Q: May a party lose its contractual right to compel arbitration if, when negotiating and seeking approval of a class action settlement, it misrepresents the benefits of the proposed settlement to the court, opposing counsel and others?
In Aviation Data, Inc. v. American Express Travel Related Services Company, Inc., the trial court refused to approve a class action settlement when it concluded that counsel for defendant American Express Travel misled the plaintiffs in the course of negotiations by offering to make significant modifications to its travel insurance program that, unbeknownst to the plaintiffs, it had already made for reasons unrelated to the lawsuit.
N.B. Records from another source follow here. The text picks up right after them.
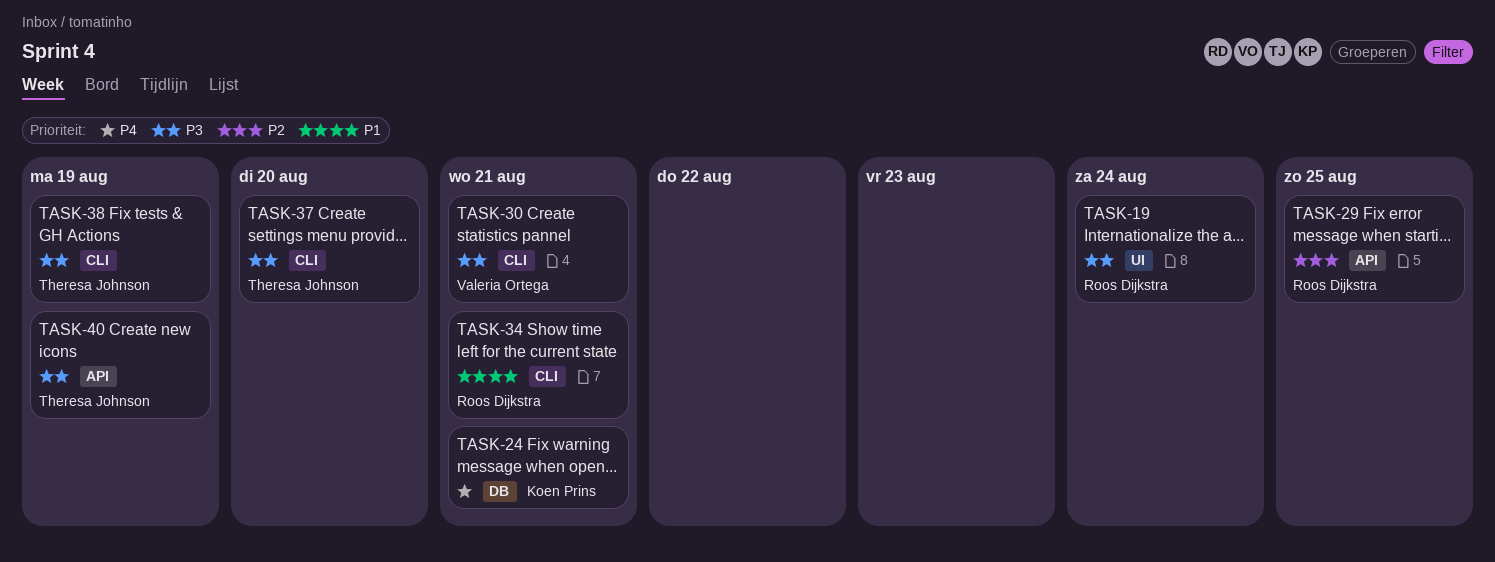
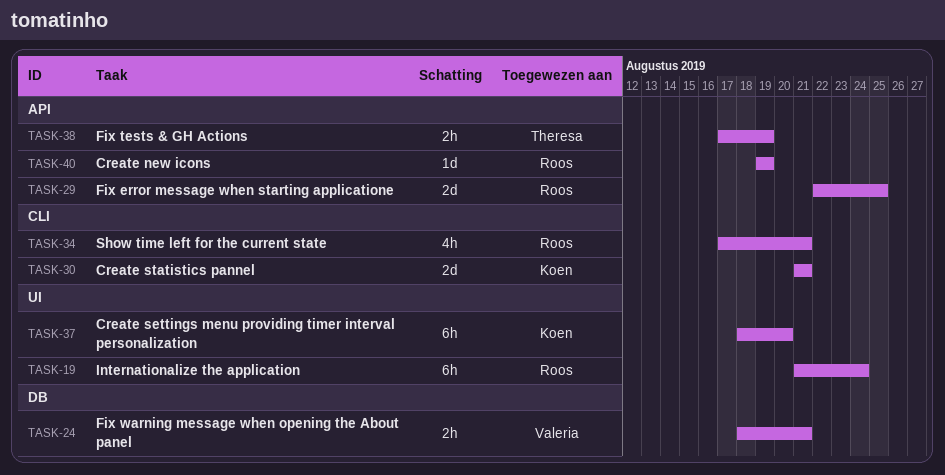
TASK-24, owner: Koen Prins -> Valeria Ortega
TASK-30, owner: Valeria Ortega -> Koen Prins
TASK-37, owner: Theresa Johnson -> Koen Prins
TASK-37, label: CLI -> UI
TASK-38, label: CLI -> API
TASK-40, owner: Theresa Johnson -> Roos Dijkstra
The trial court then ruled that, that due to its misleading conduct, Amex lost its right to compel arbitration. The Court of Appeal affirmed.
By soliciting amendment of the complaint to allege a nationwide class and then crafting a proposed settlement structured around largely illusory relief, Amex forced ADI to intervene in the California action and required ADI and the plaintiff class to engage in protracted and costly discovery and appearances before the court as its deception about the implementation of the TAA code gradually surfaced. Only after the truth was unearthed and the settlement failed did Amex move to compel arbitration. Amex’s conduct smacks both of “substantive” prejudice “such as when a party loses a motion on the merits and then attempts, in effect, to relitigate the issue by invoking arbitration”; and of the situation in which a party “too long postpones his invocation of his contractual right to arbitration, and thereby causes his adversary to incur unnecessary delay or expense.” (Thyssen, Inc. v. Calypso Shipping Corp., S.A., supra, 310 F.3d at p. 105.)